**** TEXTE FOURNI
Pour aider leurs clients à se familiariser avec le libre accès, les pharmaciens interrogés décrivent leur démarche. « Il faut que le terrain soit bien balisé. Que les produits mis en avant soient connus, avec un nom de marque, et que leur indication soit bien mise en évidence », estime Rémi John, à la pharmacie PHR des trois gares de Viroflay (Yvelines). « Il nous a fallu un temps de réflexion, reconnaît Patrick Le Padellec. Nous avons finalement réorganisé nos rayons, pour consacrer une descente de sept étagères au libre accès ».
De son côté, Claudine Giordano raconte qu’elle avait décidé de revoir l'agencement de l'officine plusieurs mois avant la possibilité de proposer des médicaments en libre accès. « Nous avons à cette occasion aménagé un espace dédié au libre accès, sous la forme d'un épi constitué de quatre étagères. Par ailleurs, nous avons veillé à la bonne cohérence entre le message délivré en vitrine et l'espace client. Et en affichant un message du type "Le libre accès, c'est parti", nous avons en quelque sorte créé l'événement ». Quant à Marianne Le Bruchec, à la Grande Pharmacie de la Poste (Pharmodel) de Châtillon (Hauts-de-Seine), elle a pris le soin de former son équipe à ce nouveau mode de délivrance, par l'intermédiaire d'un organisme de formation (Cohésia). En outre, aucun produit n'est placé en libre accès sans que l'ensemble de son équipe n’ait été formé à sa bonne dispensation.
********
TRAVAIL À FAIRE:
1. Relevez toutes les personnes nommées dans le texte sur le libre accès en pharmacie.
2. Dans le texte sur le libre accès en pharmacie, reprenez le passage qui s'ouvre sur les mots contenant « De son côté, Claudine » et se clôt sur « sa bonne dispensation. », en substituant « îlot » à « épi ».
**** INFORMATIONS ENREGISTRÉES
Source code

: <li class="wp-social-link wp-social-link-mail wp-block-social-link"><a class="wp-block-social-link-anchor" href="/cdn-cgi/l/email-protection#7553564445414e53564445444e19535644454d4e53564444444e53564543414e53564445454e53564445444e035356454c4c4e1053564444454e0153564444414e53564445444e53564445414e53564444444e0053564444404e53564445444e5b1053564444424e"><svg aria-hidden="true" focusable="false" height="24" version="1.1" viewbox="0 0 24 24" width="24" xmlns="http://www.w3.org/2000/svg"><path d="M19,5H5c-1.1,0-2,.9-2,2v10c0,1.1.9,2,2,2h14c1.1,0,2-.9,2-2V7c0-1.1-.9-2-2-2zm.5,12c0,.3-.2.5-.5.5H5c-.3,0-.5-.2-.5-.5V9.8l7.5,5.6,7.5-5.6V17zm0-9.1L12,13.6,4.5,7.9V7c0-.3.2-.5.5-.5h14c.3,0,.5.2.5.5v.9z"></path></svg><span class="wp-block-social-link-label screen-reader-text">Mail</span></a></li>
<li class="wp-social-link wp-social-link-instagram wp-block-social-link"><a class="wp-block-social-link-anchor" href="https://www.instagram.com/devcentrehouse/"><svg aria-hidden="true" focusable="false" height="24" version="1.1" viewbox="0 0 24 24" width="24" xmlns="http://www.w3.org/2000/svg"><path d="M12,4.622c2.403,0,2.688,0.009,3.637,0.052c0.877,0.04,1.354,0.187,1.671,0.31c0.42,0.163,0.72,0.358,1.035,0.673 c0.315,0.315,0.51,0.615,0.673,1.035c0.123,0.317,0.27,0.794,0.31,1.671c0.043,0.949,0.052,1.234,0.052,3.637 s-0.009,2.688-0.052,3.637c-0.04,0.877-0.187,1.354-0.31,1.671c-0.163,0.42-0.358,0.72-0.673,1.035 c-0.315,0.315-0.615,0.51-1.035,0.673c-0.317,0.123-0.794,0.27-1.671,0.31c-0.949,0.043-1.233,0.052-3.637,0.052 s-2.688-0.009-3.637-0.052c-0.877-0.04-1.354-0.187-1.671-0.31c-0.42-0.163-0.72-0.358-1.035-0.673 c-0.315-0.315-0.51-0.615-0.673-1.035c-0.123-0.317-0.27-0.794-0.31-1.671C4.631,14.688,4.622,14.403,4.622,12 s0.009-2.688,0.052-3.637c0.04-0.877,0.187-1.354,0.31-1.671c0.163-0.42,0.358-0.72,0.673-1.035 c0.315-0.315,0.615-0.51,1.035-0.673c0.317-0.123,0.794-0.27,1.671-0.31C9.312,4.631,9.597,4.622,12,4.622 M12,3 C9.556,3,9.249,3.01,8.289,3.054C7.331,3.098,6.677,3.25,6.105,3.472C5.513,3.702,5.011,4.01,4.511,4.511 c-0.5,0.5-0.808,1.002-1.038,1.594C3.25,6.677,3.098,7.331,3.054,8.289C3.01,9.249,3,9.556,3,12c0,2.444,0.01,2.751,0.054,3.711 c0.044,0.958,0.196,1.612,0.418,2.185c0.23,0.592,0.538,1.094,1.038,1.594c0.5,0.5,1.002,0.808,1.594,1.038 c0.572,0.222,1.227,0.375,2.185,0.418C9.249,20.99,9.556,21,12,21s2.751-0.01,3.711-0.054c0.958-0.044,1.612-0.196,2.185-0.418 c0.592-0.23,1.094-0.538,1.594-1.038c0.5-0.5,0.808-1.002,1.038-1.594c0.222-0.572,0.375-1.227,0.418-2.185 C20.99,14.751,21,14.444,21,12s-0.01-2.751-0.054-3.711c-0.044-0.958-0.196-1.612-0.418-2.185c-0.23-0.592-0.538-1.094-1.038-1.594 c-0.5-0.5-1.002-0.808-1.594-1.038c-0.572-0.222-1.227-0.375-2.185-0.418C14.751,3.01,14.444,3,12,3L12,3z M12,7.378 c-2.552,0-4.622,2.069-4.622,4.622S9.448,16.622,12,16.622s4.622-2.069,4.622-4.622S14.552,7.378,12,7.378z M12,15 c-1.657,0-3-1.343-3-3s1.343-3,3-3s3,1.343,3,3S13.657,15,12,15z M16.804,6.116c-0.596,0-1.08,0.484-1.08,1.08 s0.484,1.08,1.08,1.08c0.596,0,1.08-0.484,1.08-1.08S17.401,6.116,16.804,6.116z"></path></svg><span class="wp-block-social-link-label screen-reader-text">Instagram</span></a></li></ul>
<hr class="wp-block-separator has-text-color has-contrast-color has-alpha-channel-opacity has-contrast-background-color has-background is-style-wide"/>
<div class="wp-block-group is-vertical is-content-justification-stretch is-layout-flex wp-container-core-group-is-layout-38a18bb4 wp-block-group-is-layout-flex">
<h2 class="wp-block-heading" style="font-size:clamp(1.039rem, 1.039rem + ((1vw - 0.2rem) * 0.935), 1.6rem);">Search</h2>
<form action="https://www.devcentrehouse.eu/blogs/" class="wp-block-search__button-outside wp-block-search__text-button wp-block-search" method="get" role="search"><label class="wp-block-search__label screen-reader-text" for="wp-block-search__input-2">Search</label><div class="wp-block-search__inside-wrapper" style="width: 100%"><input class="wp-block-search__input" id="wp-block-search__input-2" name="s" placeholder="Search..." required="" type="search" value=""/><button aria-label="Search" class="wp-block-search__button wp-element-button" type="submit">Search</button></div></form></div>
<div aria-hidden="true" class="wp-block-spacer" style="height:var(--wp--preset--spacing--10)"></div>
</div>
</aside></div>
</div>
********
RÉSULTATS PAR TÂCHE:
1. Rémi John, Patrick Le Padellec, Claudine Giordano, Marianne Le Bruchec

2.
De son côté, Claudine Giordano raconte qu’elle avait décidé de revoir l'agencement de l'officine plusieurs mois avant la possibilité de proposer des médicaments en libre accès. « Nous avons à cette occasion aménagé un espace dédié au libre accès, sous la forme d'un îlot constitué de quatre étagères. Par ailleurs, nous avons veillé à la bonne cohérence entre le message délivré en vitrine et l'espace client. Et en affichant un message du type "Le libre accès, c'est parti", nous avons en quelque sorte créé l'événement ». Quant à Marianne Le Bruchec, à la Grande Pharmacie de la Poste (Pharmodel) de Châtillon (Hauts-de-Seine), elle a pris le soin de former son équipe à ce nouveau mode de délivrance, par l'intermédiaire d'un organisme de formation (Cohésia). En outre, aucun produit n'est placé en libre accès sans que l'ensemble de son équipe n’ait été formé à sa bonne dispensation.